Present the records as a numbered list, starting at their first line and ending with the line that contains "- Разное для водонагревателей", with blank lines left out.

§

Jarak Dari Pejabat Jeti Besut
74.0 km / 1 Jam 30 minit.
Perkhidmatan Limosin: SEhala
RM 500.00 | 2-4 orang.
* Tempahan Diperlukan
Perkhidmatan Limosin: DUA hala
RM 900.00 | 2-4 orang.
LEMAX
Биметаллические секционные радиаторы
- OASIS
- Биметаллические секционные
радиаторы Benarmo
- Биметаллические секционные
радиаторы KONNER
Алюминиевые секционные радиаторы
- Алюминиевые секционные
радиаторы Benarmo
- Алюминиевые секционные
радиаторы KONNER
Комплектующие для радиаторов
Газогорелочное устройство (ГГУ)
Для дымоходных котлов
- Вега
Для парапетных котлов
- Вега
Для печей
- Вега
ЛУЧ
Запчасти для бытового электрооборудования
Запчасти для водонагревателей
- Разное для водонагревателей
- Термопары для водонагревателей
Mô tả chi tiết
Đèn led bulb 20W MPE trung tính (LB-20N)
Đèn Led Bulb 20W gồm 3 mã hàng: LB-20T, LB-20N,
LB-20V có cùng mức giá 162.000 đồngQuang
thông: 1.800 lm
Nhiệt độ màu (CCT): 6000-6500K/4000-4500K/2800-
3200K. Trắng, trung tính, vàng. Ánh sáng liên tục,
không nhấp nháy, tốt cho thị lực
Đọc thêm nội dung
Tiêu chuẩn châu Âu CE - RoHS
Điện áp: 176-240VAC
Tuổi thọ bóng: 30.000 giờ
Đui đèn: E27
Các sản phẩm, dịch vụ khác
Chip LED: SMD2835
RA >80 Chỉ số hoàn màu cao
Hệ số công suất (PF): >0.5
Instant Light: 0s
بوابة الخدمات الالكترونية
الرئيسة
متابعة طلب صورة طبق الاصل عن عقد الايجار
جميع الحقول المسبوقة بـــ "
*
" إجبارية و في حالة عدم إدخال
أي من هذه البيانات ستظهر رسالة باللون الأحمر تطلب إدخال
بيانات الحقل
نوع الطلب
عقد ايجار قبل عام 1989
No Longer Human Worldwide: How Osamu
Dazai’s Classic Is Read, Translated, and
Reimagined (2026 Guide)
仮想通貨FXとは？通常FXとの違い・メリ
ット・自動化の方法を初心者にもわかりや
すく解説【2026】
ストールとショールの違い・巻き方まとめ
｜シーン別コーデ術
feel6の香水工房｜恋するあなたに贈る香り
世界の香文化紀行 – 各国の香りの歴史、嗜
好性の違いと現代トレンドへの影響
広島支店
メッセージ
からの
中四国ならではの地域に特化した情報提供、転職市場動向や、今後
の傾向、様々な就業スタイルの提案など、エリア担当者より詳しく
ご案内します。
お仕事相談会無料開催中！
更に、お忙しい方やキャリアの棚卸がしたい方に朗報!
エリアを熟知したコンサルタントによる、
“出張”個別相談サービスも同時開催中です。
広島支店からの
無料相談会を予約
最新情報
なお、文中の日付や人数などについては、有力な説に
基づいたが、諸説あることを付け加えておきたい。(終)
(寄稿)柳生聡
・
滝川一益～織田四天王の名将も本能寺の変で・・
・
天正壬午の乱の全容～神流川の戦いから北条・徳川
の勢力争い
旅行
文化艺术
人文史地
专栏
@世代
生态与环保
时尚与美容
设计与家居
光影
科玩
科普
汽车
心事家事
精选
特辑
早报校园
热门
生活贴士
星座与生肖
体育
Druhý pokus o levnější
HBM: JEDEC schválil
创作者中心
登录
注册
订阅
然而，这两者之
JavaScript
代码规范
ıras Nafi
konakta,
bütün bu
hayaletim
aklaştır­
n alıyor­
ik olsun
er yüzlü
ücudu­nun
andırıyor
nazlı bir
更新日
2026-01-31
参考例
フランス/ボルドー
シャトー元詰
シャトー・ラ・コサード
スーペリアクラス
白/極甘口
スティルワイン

§

- Output below -
1. Jarak Dari Pejabat Jeti Besut
2. 74.0 km / 1 Jam 30 minit.
3. Perkhidmatan Limosin: SEhala
4. RM 500.00 | 2-4 orang.
5. * Tempahan Diperlukan
6. Perkhidmatan Limosin: DUA hala
7. RM 900.00 | 2-4 orang.
8. LEMAX
9. Биметаллические секционные радиаторы
10. - OASIS
11. - Биметаллические секционные
12. радиаторы Benarmo
13. - Биметаллические секционные
14. радиаторы KONNER
15. Алюминиевые секционные радиаторы
16. - Алюминиевые секционные
17. радиаторы Benarmo
18. - Алюминиевые секционные
19. радиаторы KONNER
20. Комплектующие для радиаторов
21. Газогорелочное устройство (ГГУ)
22. Для дымоходных котлов
23. - Вега
24. Для парапетных котлов
25. - Вега
26. Для печей
27. - Вега
28. ЛУЧ
29. Запчасти для бытового электрооборудования
30. Запчасти для водонагревателей
31. - Разное для водонагревателей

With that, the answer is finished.